-- Prompt --
Rewrite the lines below with every "view" changed to "frame" and nothing else altered. Omit the pictures from your answer.

-- Dataset extract --
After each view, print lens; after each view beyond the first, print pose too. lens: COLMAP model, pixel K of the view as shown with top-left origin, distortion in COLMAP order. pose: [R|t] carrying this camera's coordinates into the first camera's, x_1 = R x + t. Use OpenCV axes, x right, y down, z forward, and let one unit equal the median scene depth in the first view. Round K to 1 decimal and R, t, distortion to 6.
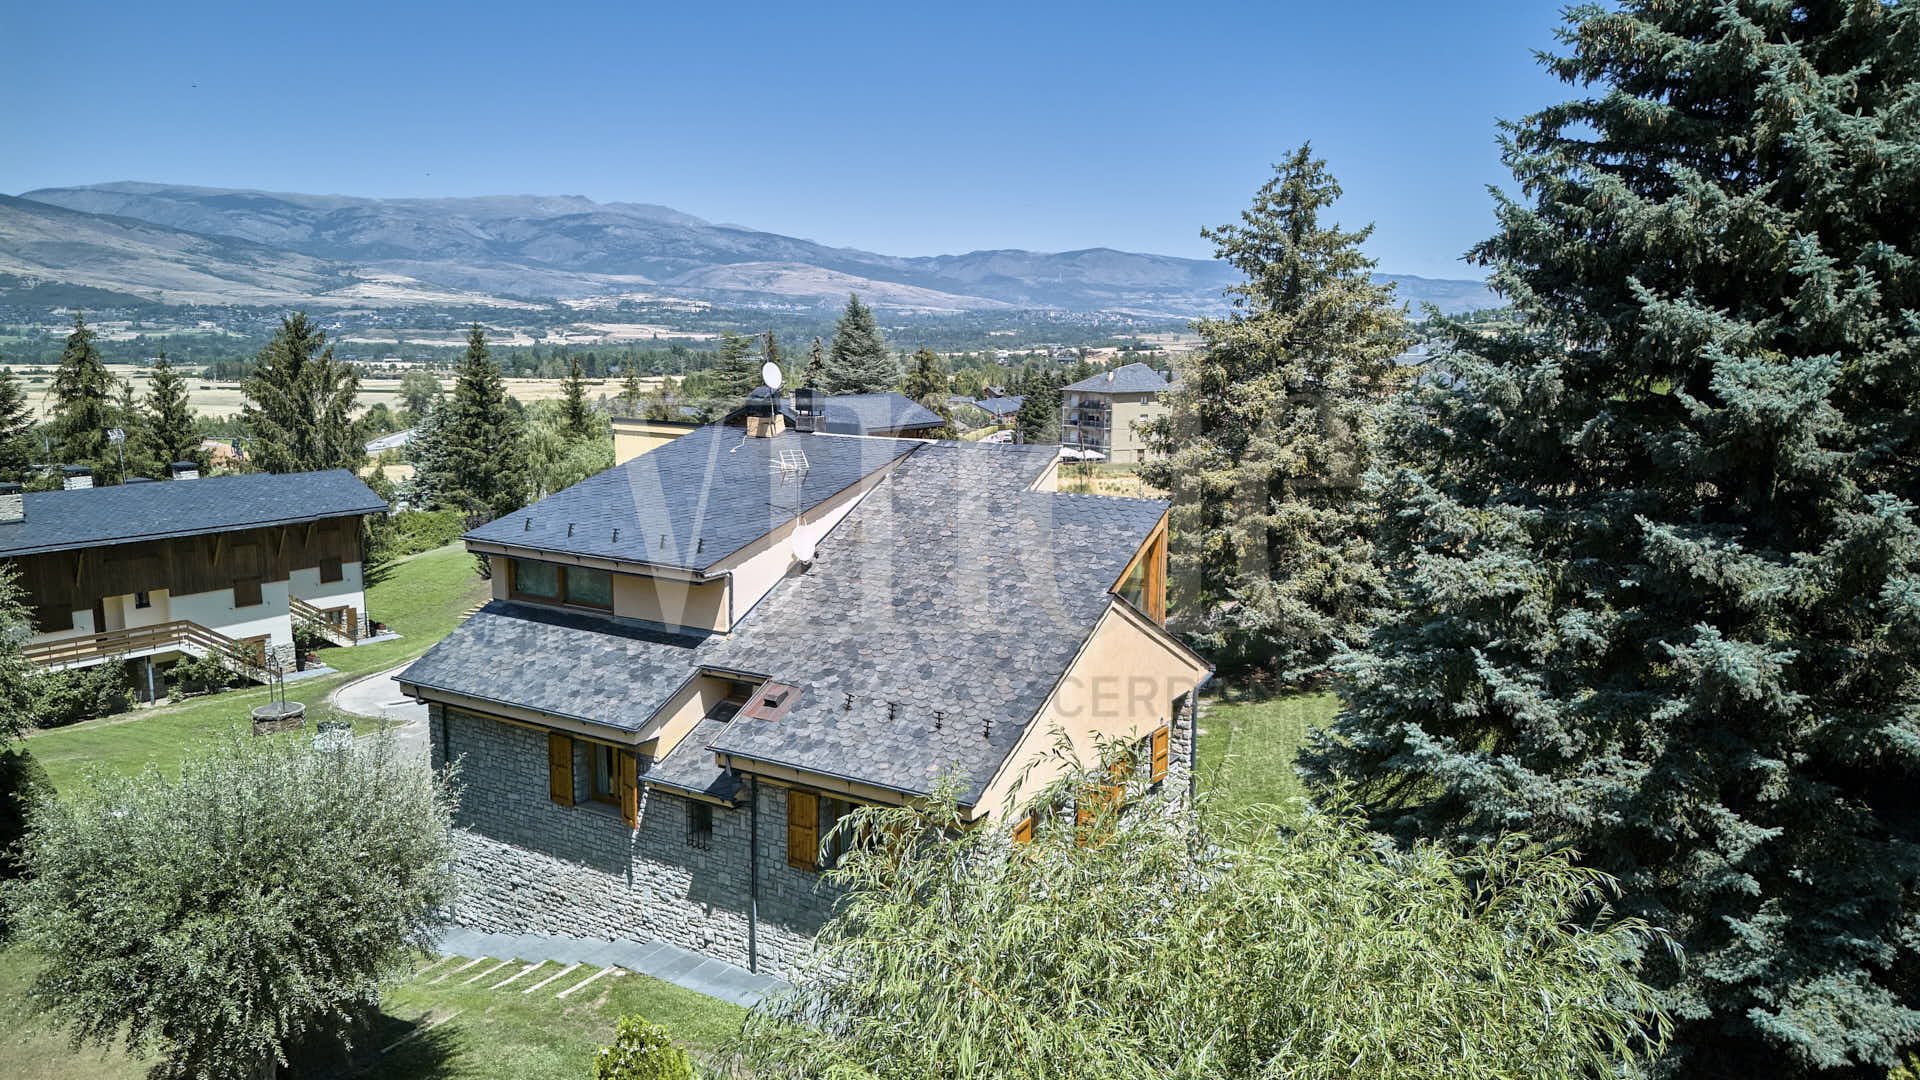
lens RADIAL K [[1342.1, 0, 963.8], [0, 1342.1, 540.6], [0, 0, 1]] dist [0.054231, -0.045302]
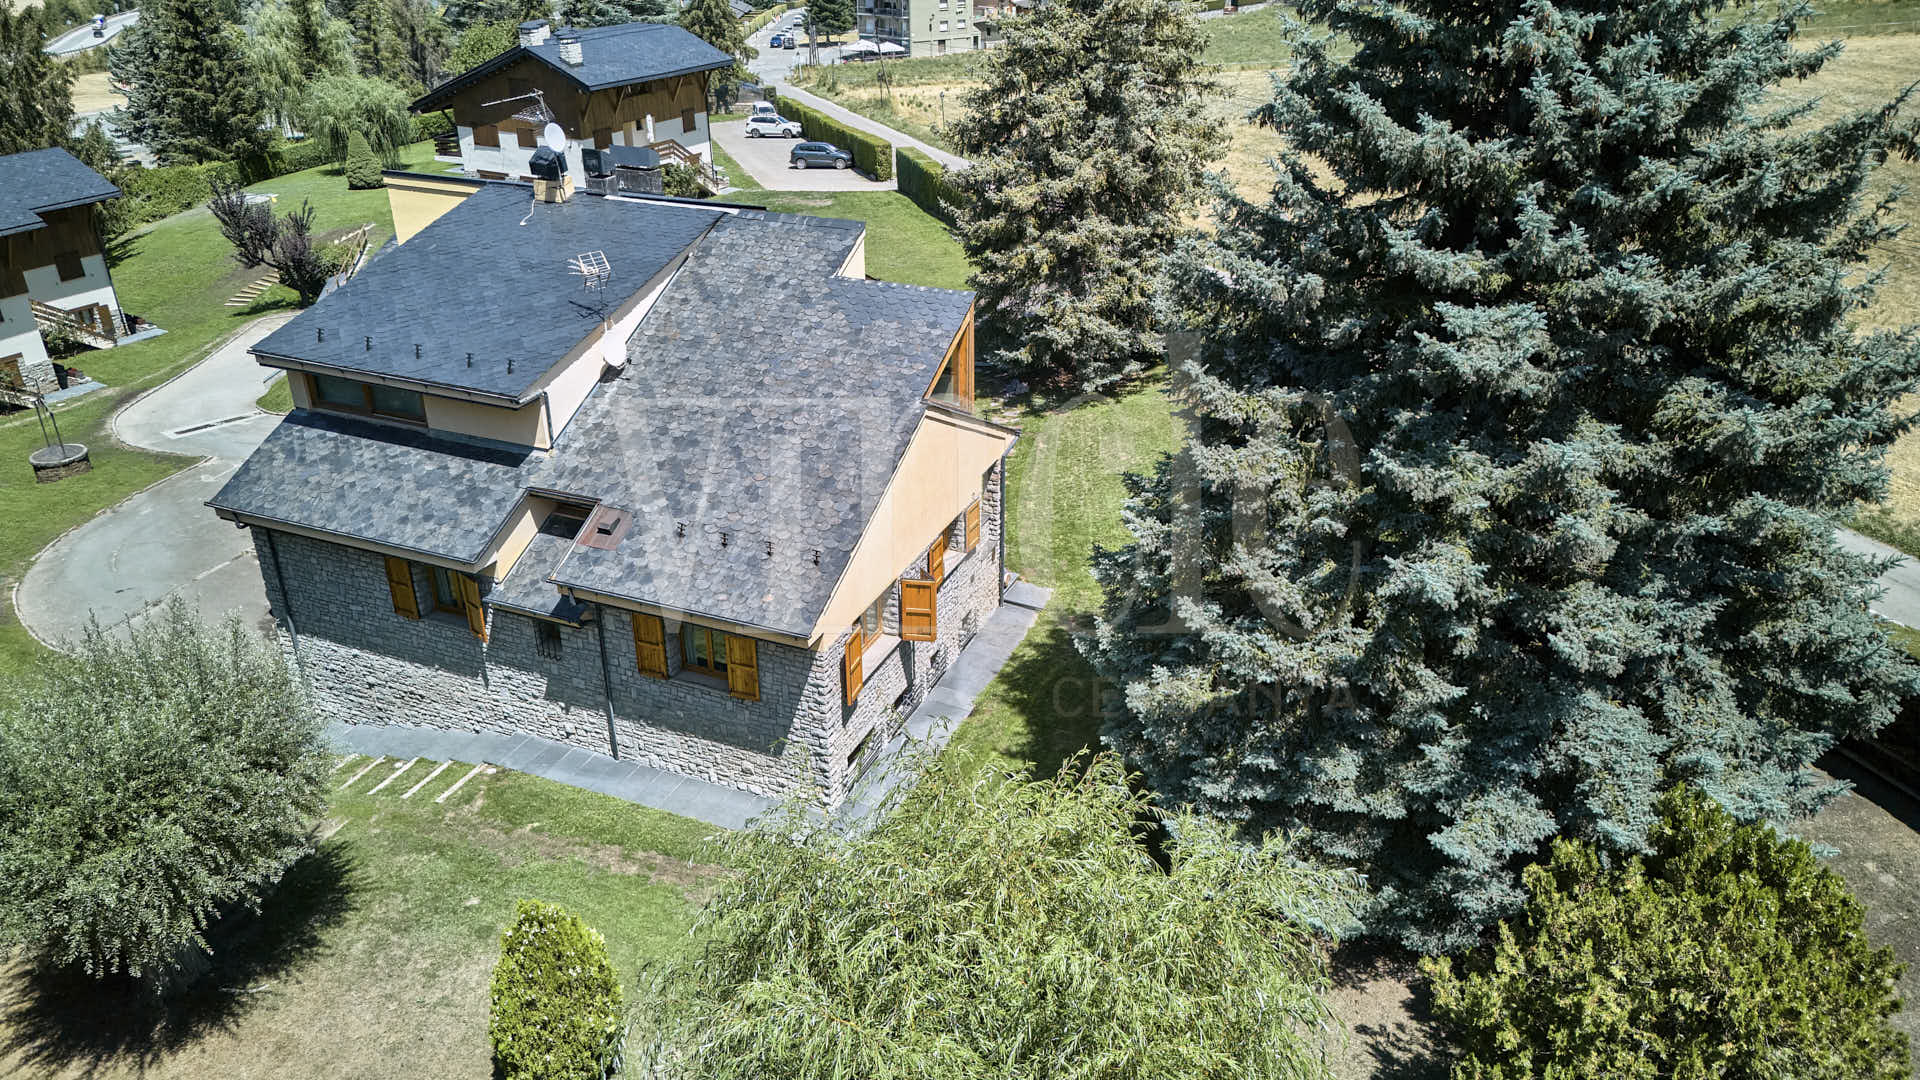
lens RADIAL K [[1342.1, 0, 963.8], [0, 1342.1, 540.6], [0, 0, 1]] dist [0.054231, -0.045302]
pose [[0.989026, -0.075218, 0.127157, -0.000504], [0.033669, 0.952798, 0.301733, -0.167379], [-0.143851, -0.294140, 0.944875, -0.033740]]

-- Task solution --
After each frame, print lens; after each frame beyond the first, print pose too. lens: COLMAP model, pixel K of the frame as shown with top-left origin, distortion in COLMAP order. pose: [R|t] carrying this camera's coordinates into the first camera's, x_1 = R x + t. Use OpenCV axes, x right, y down, z forward, and let one unit equal the median scene depth in the first frame. Round K to 1 decimal and R, t, distortion to 6.
lens RADIAL K [[1342.1, 0, 963.8], [0, 1342.1, 540.6], [0, 0, 1]] dist [0.054231, -0.045302]
lens RADIAL K [[1342.1, 0, 963.8], [0, 1342.1, 540.6], [0, 0, 1]] dist [0.054231, -0.045302]
pose [[0.989026, -0.075218, 0.127157, -0.000504], [0.033669, 0.952798, 0.301733, -0.167379], [-0.143851, -0.294140, 0.944875, -0.033740]]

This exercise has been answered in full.